_EXERCISE DESCRIPTION_. Beneath this task are records; print exactly the stretch of them from the line with "は血行を促進し、新陳代謝を活発にさせる効果も持って" through the line with "sunku. Ir dar", both ends included.

Dataset excerpts

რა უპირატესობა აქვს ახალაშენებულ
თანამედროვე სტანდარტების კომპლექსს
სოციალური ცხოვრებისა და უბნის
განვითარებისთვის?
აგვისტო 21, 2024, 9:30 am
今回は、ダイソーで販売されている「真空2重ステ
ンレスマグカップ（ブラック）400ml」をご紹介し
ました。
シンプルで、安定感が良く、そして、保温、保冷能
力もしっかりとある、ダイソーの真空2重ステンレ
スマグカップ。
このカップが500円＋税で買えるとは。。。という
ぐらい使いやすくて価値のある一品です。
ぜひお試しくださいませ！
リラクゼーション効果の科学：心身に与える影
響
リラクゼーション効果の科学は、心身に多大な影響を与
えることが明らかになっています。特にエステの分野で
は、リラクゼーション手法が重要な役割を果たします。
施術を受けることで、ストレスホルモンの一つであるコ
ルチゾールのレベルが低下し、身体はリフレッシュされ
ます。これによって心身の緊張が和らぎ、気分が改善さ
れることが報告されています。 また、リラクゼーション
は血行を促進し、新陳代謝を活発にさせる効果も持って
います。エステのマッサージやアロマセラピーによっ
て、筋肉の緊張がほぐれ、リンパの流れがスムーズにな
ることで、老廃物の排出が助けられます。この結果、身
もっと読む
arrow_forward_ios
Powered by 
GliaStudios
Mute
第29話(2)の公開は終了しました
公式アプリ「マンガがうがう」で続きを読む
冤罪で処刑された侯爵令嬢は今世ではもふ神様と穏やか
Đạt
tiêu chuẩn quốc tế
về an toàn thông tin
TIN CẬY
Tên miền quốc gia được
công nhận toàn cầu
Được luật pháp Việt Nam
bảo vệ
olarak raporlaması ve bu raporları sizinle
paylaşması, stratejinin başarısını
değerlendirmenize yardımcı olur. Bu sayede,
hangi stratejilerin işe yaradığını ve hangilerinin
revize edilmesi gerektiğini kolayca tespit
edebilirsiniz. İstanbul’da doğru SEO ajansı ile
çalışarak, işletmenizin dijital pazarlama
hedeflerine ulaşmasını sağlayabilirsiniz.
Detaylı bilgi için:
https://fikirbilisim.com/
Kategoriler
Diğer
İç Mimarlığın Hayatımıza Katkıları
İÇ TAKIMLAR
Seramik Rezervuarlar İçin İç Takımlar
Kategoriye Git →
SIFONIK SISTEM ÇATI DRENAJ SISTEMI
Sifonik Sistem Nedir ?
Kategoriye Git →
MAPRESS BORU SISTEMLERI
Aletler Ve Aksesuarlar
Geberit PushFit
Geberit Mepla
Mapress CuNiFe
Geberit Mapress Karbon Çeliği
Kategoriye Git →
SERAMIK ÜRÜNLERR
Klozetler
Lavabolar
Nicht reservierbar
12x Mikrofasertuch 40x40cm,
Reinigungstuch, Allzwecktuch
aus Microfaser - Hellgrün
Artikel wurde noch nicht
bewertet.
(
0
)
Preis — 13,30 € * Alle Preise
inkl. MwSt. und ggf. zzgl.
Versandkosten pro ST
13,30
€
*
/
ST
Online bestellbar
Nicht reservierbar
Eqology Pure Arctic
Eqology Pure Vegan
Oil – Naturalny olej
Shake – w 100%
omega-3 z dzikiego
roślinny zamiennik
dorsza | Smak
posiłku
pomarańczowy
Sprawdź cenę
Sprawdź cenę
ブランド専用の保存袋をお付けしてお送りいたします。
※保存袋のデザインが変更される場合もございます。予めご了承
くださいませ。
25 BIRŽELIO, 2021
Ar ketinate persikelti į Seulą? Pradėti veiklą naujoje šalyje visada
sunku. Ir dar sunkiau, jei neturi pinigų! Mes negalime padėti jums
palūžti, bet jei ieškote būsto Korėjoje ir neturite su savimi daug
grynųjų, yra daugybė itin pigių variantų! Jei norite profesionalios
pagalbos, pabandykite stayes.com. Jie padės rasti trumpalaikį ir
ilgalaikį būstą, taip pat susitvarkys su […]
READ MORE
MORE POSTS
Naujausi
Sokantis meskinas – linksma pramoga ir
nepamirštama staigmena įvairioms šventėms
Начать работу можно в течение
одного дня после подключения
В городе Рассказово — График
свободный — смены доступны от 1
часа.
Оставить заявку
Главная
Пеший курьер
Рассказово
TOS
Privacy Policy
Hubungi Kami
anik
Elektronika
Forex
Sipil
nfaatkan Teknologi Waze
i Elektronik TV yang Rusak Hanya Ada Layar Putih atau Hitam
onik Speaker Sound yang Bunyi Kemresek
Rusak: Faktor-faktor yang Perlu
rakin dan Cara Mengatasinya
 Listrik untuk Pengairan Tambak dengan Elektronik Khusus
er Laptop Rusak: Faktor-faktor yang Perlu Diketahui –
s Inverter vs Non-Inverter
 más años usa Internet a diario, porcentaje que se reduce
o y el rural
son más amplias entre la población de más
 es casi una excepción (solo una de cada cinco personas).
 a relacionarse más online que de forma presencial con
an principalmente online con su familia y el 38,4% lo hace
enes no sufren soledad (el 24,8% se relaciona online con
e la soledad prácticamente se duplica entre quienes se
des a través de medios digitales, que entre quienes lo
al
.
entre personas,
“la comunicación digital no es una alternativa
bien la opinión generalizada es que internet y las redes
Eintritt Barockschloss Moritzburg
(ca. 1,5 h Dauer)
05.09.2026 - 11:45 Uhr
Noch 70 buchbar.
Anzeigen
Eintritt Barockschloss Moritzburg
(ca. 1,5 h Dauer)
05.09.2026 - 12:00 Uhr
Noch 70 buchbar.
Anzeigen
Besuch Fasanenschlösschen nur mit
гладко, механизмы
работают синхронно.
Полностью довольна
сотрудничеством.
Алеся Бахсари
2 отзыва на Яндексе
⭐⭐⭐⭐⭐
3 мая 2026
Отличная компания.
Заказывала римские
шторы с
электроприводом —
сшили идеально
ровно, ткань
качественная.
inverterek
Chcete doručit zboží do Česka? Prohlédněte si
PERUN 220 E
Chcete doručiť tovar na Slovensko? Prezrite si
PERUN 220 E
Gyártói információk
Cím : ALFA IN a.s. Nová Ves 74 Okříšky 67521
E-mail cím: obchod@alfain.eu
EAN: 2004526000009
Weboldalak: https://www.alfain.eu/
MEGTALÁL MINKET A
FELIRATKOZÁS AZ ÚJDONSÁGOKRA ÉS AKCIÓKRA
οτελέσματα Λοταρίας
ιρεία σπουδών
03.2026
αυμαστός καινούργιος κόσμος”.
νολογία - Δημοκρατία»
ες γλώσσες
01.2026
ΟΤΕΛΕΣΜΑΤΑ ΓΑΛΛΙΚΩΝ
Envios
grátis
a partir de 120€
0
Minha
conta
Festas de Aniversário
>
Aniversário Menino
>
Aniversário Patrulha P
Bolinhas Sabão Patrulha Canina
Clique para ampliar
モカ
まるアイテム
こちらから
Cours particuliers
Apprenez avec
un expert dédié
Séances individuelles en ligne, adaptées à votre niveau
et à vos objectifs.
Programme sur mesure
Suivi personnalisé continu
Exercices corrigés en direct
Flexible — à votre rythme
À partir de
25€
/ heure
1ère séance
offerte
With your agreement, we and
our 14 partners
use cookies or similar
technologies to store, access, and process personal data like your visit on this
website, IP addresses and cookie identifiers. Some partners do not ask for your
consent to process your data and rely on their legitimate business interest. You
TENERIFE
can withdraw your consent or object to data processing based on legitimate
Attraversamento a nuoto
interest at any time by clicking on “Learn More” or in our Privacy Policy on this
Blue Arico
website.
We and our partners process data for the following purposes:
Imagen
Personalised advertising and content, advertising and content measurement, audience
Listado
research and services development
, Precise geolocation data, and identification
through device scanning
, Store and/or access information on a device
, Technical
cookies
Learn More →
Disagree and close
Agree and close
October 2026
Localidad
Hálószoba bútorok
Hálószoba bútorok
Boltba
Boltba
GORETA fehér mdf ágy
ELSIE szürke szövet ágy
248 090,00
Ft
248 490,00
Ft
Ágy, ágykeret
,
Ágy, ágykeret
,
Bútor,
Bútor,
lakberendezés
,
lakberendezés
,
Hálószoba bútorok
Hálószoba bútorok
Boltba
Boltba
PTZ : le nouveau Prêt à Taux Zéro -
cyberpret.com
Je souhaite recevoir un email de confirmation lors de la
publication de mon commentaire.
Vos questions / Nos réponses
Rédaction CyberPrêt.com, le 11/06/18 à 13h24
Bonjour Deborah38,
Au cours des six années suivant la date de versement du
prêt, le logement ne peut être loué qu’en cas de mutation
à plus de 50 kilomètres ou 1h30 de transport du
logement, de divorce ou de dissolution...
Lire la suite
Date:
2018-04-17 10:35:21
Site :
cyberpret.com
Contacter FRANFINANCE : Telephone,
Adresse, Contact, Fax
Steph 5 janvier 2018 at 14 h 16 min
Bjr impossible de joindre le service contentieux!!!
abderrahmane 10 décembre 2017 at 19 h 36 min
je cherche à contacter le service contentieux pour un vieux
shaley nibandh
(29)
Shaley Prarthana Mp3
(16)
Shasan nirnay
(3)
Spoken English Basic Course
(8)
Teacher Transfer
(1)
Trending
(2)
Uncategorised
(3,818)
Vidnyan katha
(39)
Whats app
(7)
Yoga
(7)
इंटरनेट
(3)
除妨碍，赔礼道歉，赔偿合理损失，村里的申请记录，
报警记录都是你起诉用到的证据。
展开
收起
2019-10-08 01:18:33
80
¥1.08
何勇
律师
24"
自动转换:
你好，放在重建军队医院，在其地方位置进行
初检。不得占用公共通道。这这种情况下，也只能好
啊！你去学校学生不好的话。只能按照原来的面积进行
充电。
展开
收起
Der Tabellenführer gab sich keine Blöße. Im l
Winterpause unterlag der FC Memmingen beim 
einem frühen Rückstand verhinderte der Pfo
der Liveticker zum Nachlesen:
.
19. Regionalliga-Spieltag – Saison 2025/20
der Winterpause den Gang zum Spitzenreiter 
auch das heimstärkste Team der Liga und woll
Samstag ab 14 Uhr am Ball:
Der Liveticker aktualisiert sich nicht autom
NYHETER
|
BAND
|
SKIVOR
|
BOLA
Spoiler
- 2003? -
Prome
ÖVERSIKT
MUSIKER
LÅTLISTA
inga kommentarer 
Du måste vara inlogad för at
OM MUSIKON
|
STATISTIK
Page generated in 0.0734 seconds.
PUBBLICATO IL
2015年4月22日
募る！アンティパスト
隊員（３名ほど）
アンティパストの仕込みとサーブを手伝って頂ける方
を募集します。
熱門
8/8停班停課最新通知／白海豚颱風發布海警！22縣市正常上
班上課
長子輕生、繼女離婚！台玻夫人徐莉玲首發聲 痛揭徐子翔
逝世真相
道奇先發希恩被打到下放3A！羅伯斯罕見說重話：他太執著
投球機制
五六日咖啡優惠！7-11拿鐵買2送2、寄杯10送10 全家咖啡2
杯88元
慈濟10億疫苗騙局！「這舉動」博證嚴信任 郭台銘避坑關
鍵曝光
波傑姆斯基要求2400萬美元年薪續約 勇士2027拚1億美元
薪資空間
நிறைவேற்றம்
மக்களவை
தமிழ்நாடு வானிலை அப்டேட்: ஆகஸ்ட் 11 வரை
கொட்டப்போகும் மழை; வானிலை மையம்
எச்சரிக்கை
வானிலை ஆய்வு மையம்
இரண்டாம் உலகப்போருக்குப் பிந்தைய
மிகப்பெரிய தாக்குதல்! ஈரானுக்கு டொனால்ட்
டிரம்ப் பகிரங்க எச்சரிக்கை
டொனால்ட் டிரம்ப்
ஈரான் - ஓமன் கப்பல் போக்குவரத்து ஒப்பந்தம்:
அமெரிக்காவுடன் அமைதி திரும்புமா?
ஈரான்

_SOLVED PROBLEM_.
は血行を促進し、新陳代謝を活発にさせる効果も持って
います。エステのマッサージやアロマセラピーによっ
て、筋肉の緊張がほぐれ、リンパの流れがスムーズにな
ることで、老廃物の排出が助けられます。この結果、身
もっと読む
arrow_forward_ios
Powered by 
GliaStudios
Mute
第29話(2)の公開は終了しました
公式アプリ「マンガがうがう」で続きを読む
冤罪で処刑された侯爵令嬢は今世ではもふ神様と穏やか
Đạt
tiêu chuẩn quốc tế
về an toàn thông tin
TIN CẬY
Tên miền quốc gia được
công nhận toàn cầu
Được luật pháp Việt Nam
bảo vệ
olarak raporlaması ve bu raporları sizinle
paylaşması, stratejinin başarısını
değerlendirmenize yardımcı olur. Bu sayede,
hangi stratejilerin işe yaradığını ve hangilerinin
revize edilmesi gerektiğini kolayca tespit
edebilirsiniz. İstanbul’da doğru SEO ajansı ile
çalışarak, işletmenizin dijital pazarlama
hedeflerine ulaşmasını sağlayabilirsiniz.
Detaylı bilgi için:
https://fikirbilisim.com/
Kategoriler
Diğer
İç Mimarlığın Hayatımıza Katkıları
İÇ TAKIMLAR
Seramik Rezervuarlar İçin İç Takımlar
Kategoriye Git →
SIFONIK SISTEM ÇATI DRENAJ SISTEMI
Sifonik Sistem Nedir ?
Kategoriye Git →
MAPRESS BORU SISTEMLERI
Aletler Ve Aksesuarlar
Geberit PushFit
Geberit Mepla
Mapress CuNiFe
Geberit Mapress Karbon Çeliği
Kategoriye Git →
SERAMIK ÜRÜNLERR
Klozetler
Lavabolar
Nicht reservierbar
12x Mikrofasertuch 40x40cm,
Reinigungstuch, Allzwecktuch
aus Microfaser - Hellgrün
Artikel wurde noch nicht
bewertet.
(
0
)
Preis — 13,30 € * Alle Preise
inkl. MwSt. und ggf. zzgl.
Versandkosten pro ST
13,30
€
*
/
ST
Online bestellbar
Nicht reservierbar
Eqology Pure Arctic
Eqology Pure Vegan
Oil – Naturalny olej
Shake – w 100%
omega-3 z dzikiego
roślinny zamiennik
dorsza | Smak
posiłku
pomarańczowy
Sprawdź cenę
Sprawdź cenę
ブランド専用の保存袋をお付けしてお送りいたします。
※保存袋のデザインが変更される場合もございます。予めご了承
くださいませ。
25 BIRŽELIO, 2021
Ar ketinate persikelti į Seulą? Pradėti veiklą naujoje šalyje visada
sunku. Ir dar sunkiau, jei neturi pinigų! Mes negalime padėti jums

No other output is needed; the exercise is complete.